_EXERCISE PASSAGE_.

= = =

As senior vice president of public policy for the United Fresh Produce Association, Robert Guenther represents the fruit and vegetable industry before Congress, the presidential administration and national regulatory industries. He has more than 30 years of experience representing specialty crops in the nation’s capital.
Guenther recently shared with Agri-Pulse the top items on the United Fresh agenda for 2020.
The conversation has been edited for brevity.
1. What were your thoughts as 2019 wrapped up?
It's funny watching Congress. They don't do a whole lot, and then in the last two or three weeks everything gets done. It's like college kids cramming for their finals.
I’ve reflected back on where we are today. Even three or four months ago, we were somewhat pessimistic of getting some of our major agenda items through at least part of the Congress going into 2020.
The vote on the immigration bill in the House and the (U.S.-Mexico-Canada Agreement) are two of our biggest issues we focused on in 2019. The third was Child Nutrition. That's one of our banner issues: How we can get access to fresh fruits and vegetables in schools. Federal nutrition programs with the Child Nutrition Reauthorization is one of those vehicles. We hope the Senate and the House will conclude that in 2020, but we'll see what happens.
A fourth issue we're going to be spending a fair amount of time on is food safety. It’s not from the standpoint of how we're going to fix problems. Obviously, there are going to continue to be outbreaks and it's unfortunate. We're confident our industry is using the best science available to make sure the products are healthy and safe for consumers, but we're still going to have these outbreaks.

= = =

_RECORD EXCERPTS_.
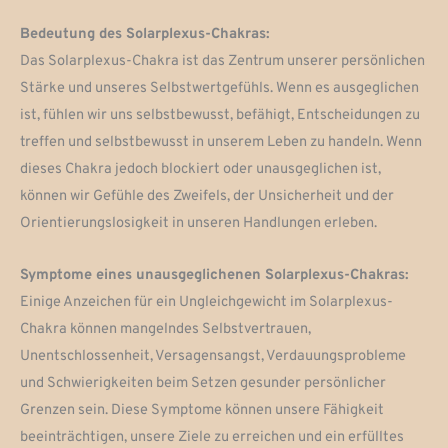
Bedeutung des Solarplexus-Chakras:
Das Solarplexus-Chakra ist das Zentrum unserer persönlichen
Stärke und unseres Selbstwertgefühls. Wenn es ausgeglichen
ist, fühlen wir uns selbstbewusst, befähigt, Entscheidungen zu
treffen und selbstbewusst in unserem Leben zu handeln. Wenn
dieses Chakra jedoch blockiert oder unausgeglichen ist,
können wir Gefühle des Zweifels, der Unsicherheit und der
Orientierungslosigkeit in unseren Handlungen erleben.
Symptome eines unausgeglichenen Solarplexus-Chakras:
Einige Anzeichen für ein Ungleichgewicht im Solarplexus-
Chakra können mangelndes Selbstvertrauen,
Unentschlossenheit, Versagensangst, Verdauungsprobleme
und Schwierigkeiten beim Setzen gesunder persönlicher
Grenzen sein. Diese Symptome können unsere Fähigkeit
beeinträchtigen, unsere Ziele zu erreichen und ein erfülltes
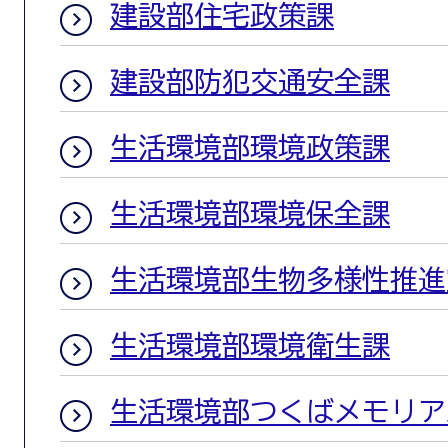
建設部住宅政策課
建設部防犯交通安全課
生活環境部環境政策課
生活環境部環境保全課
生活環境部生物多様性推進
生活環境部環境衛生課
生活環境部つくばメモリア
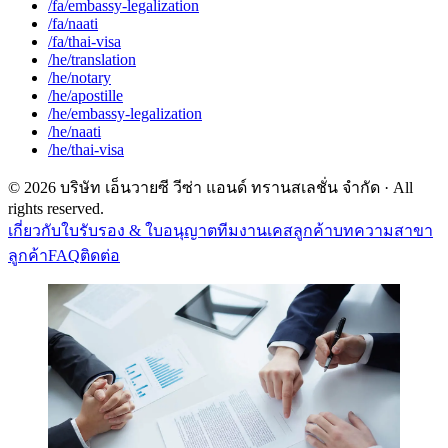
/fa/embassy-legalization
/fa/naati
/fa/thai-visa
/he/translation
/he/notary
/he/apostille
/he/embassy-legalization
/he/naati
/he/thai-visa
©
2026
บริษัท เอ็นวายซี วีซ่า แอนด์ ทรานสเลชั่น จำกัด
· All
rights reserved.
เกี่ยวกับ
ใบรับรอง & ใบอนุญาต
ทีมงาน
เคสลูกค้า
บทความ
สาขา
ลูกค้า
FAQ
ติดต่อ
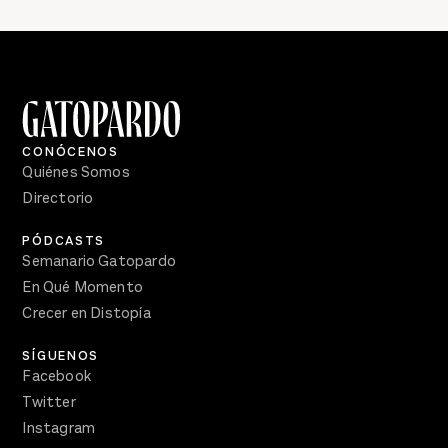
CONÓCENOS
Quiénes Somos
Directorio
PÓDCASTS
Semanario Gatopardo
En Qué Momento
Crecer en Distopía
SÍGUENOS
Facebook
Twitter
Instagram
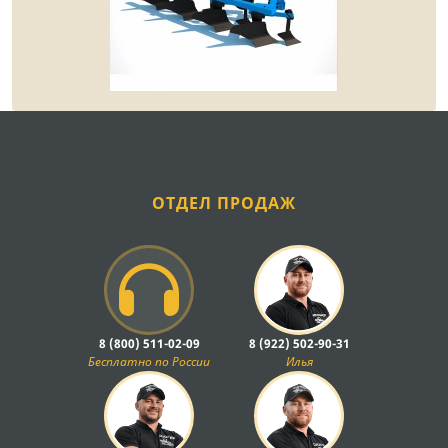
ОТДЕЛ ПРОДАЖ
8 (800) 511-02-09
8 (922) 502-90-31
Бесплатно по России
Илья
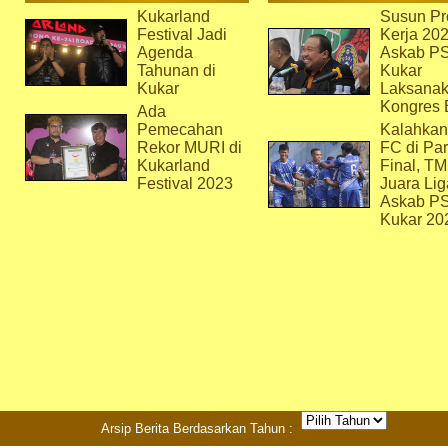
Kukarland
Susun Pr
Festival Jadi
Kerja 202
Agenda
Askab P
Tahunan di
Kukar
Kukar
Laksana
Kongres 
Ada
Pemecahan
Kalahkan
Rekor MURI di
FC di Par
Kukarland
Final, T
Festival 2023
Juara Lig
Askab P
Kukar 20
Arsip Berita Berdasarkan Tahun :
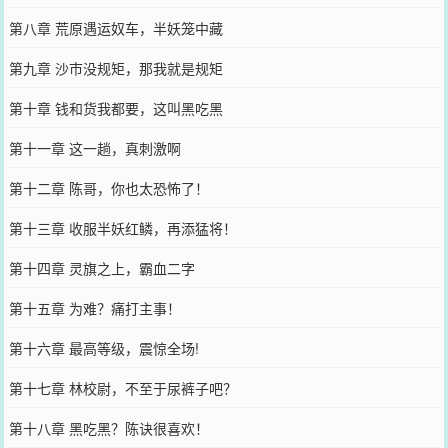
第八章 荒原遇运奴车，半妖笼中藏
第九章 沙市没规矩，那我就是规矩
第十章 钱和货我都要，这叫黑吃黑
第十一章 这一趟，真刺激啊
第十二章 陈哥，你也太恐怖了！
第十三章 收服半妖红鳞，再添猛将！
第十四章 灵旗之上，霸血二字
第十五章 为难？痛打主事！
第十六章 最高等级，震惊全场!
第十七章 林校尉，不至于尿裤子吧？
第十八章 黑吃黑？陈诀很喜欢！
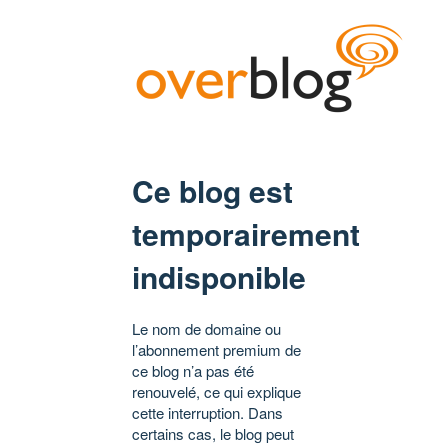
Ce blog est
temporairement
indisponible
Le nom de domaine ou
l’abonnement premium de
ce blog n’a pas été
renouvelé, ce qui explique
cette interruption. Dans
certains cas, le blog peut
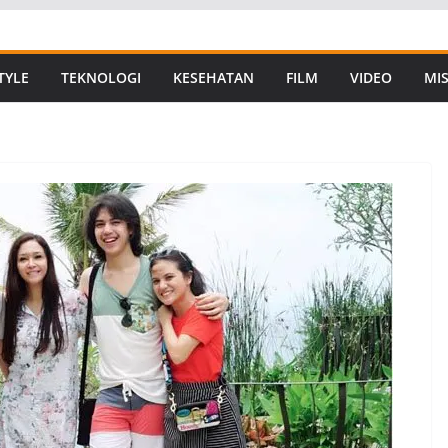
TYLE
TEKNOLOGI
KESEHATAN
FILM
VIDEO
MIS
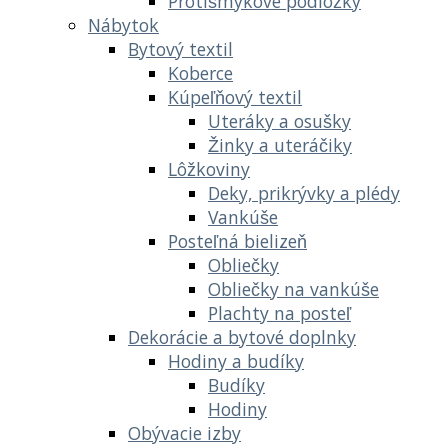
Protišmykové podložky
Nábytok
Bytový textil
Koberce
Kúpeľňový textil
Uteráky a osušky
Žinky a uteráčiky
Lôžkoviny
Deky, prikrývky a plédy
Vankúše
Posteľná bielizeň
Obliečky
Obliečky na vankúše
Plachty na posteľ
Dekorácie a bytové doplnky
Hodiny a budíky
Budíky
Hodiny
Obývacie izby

= = =

_WHAT THIS EXERCISE ASKS_.
[1] Quote the whole interview about the United Fresh agenda, word for word.
[2] Pull out every line of the rows that contains the string "können". Case counts.

_ANSWERS_.
[1]
As senior vice president of public policy for the United Fresh Produce Association, Robert Guenther represents the fruit and vegetable industry before Congress, the presidential administration and national regulatory industries. He has more than 30 years of experience representing specialty crops in the nation’s capital.
Guenther recently shared with Agri-Pulse the top items on the United Fresh agenda for 2020.
The conversation has been edited for brevity.
1. What were your thoughts as 2019 wrapped up?
It's funny watching Congress. They don't do a whole lot, and then in the last two or three weeks everything gets done. It's like college kids cramming for their finals.
I’ve reflected back on where we are today. Even three or four months ago, we were somewhat pessimistic of getting some of our major agenda items through at least part of the Congress going into 2020.
The vote on the immigration bill in the House and the (U.S.-Mexico-Canada Agreement) are two of our biggest issues we focused on in 2019. The third was Child Nutrition. That's one of our banner issues: How we can get access to fresh fruits and vegetables in schools. Federal nutrition programs with the Child Nutrition Reauthorization is one of those vehicles. We hope the Senate and the House will conclude that in 2020, but we'll see what happens.
A fourth issue we're going to be spending a fair amount of time on is food safety. It’s not from the standpoint of how we're going to fix problems. Obviously, there are going to continue to be outbreaks and it's unfortunate. We're confident our industry is using the best science available to make sure the products are healthy and safe for consumers, but we're still going to have these outbreaks.

[2]
können wir Gefühle des Zweifels, der Unsicherheit und der
Chakra können mangelndes Selbstvertrauen,
Grenzen sein. Diese Symptome können unsere Fähigkeit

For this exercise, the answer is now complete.